TEXT UNDER STUDY

The Rings of Power’ Showrunners: Sauron Will Be Like Walter White in Season 2

https://www.hollywoodreporter.com/tv/tv-news/rings-of-power-sauron-season-2-lotr-1235240809/

WTF :lol:

 

I read this quote:

Quote

We didn’t want to make a show that was about the hunt for Sauron, but we love the idea of Sauron as a deceiver who could, hopefully, deceive some of the audience.

Adds Payne: “There’s something that Milton does in Paradise Lost that we talked about a lot. Where he makes Satan a really compelling character. In some ways, he’s the first antihero where he’s compelling and you can’t take your eyes off of him. Milton did that on purpose because he wants you to fall along with Adam and Eve. He wants Satan to be so persuasive that he also seduces [the reader] and you’re unconsciously won over, so that you perceive your own fallenness and your need for redemption.”

I think that sounds good as a concept, but in reality they have already massively failed. They didn't really deceive anyone about who Sauron is. The only people who thought it wasn't Halbrand thought so because it was just too obvious, and surely the show wasn't that stupid. (It was)

Secondly, if they wanted Sauron to be such a core character that will partly win the audience over and have conflicting feelings for, why did they cast the guy they cast as Halbrand? No offence but they should have just tried harder to find someone better. It feels like they went with someone bland and good looking in a dull generic way just to distract the viewer. If they had just openly got someone who was incredibly charismatic and charming from the start, even if it made it obvious who he was, then the whole show would have been improved. 

The whole show feels like it's pulling in different directions some times.

EXCERPTED RECORDS
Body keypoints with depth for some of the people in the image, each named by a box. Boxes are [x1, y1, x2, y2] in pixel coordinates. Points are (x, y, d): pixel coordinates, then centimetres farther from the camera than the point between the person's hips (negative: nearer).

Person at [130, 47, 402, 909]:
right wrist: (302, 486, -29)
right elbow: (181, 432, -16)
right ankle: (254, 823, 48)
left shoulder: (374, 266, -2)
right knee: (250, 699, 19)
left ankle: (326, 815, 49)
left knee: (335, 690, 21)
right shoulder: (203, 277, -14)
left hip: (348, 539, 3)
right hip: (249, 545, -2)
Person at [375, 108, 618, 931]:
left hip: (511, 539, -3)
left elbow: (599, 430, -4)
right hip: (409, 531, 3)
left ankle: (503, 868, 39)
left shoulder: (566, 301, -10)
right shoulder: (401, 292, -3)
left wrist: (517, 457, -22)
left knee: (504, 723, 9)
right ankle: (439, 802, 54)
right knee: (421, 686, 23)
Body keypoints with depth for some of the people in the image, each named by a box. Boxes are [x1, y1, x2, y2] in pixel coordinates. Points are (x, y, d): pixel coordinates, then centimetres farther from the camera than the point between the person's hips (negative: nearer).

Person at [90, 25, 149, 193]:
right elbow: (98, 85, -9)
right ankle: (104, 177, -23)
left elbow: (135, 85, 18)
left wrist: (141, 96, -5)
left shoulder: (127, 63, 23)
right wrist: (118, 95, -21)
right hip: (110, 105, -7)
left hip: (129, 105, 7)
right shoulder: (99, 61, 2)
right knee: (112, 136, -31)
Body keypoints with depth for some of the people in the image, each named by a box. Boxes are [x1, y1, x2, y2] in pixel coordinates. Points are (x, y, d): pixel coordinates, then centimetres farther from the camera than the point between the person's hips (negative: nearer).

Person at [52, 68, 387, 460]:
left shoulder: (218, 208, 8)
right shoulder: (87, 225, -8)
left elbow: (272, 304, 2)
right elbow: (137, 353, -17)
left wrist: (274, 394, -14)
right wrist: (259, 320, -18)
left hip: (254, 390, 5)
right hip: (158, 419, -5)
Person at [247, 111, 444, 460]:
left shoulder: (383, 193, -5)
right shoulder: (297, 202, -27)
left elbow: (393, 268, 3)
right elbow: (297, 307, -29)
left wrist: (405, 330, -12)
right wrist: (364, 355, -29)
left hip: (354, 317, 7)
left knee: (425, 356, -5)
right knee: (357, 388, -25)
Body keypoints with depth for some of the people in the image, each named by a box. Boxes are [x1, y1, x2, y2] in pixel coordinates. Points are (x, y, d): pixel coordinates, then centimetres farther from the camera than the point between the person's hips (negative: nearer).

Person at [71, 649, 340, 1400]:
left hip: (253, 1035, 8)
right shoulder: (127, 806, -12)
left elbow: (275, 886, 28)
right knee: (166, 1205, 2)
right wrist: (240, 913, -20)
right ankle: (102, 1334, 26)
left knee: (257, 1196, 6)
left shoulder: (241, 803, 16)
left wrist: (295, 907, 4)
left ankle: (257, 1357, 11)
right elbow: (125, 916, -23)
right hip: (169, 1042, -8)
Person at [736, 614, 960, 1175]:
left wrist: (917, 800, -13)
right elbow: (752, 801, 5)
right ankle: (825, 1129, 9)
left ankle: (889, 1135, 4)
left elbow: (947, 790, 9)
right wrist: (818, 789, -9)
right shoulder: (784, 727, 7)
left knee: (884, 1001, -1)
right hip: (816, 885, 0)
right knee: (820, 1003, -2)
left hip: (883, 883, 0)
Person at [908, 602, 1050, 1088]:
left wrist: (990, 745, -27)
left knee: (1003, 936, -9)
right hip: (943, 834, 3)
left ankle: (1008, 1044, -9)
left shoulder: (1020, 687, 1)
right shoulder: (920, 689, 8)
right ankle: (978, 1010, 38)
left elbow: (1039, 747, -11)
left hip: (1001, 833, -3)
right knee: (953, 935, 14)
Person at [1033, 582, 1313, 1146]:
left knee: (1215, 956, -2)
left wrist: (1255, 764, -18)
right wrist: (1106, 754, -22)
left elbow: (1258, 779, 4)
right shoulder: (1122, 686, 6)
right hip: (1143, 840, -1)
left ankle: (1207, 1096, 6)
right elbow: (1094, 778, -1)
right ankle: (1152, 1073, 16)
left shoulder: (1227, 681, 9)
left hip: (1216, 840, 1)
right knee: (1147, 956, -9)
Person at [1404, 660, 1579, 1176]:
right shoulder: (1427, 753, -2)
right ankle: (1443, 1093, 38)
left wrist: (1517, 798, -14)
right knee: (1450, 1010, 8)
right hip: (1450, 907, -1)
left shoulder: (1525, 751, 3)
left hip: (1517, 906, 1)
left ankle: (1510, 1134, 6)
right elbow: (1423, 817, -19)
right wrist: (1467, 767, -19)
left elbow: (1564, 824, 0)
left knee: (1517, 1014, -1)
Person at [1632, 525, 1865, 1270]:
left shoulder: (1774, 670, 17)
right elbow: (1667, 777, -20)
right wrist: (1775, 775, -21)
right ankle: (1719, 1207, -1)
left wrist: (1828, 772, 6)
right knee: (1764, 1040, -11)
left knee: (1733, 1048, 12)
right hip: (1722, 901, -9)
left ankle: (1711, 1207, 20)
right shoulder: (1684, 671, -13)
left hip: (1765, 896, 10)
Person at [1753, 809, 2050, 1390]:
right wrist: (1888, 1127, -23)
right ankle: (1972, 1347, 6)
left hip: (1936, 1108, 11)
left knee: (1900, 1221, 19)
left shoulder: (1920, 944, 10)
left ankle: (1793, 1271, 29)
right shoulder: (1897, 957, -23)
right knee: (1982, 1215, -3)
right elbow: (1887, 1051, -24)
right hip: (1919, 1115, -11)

REQUIRED WORK
Answer these questions from the Rings of Power forum post:
1. Which work by Milton does Payne say the showrunners talked about a lot?
2. According to Payne, whom does Milton want the reader to fall along with?
3. Which character does the poster identify as Sauron?
The data has no connection to the text.

SOLUTION
1. Paradise Lost
2. Adam and Eve
3. Halbrand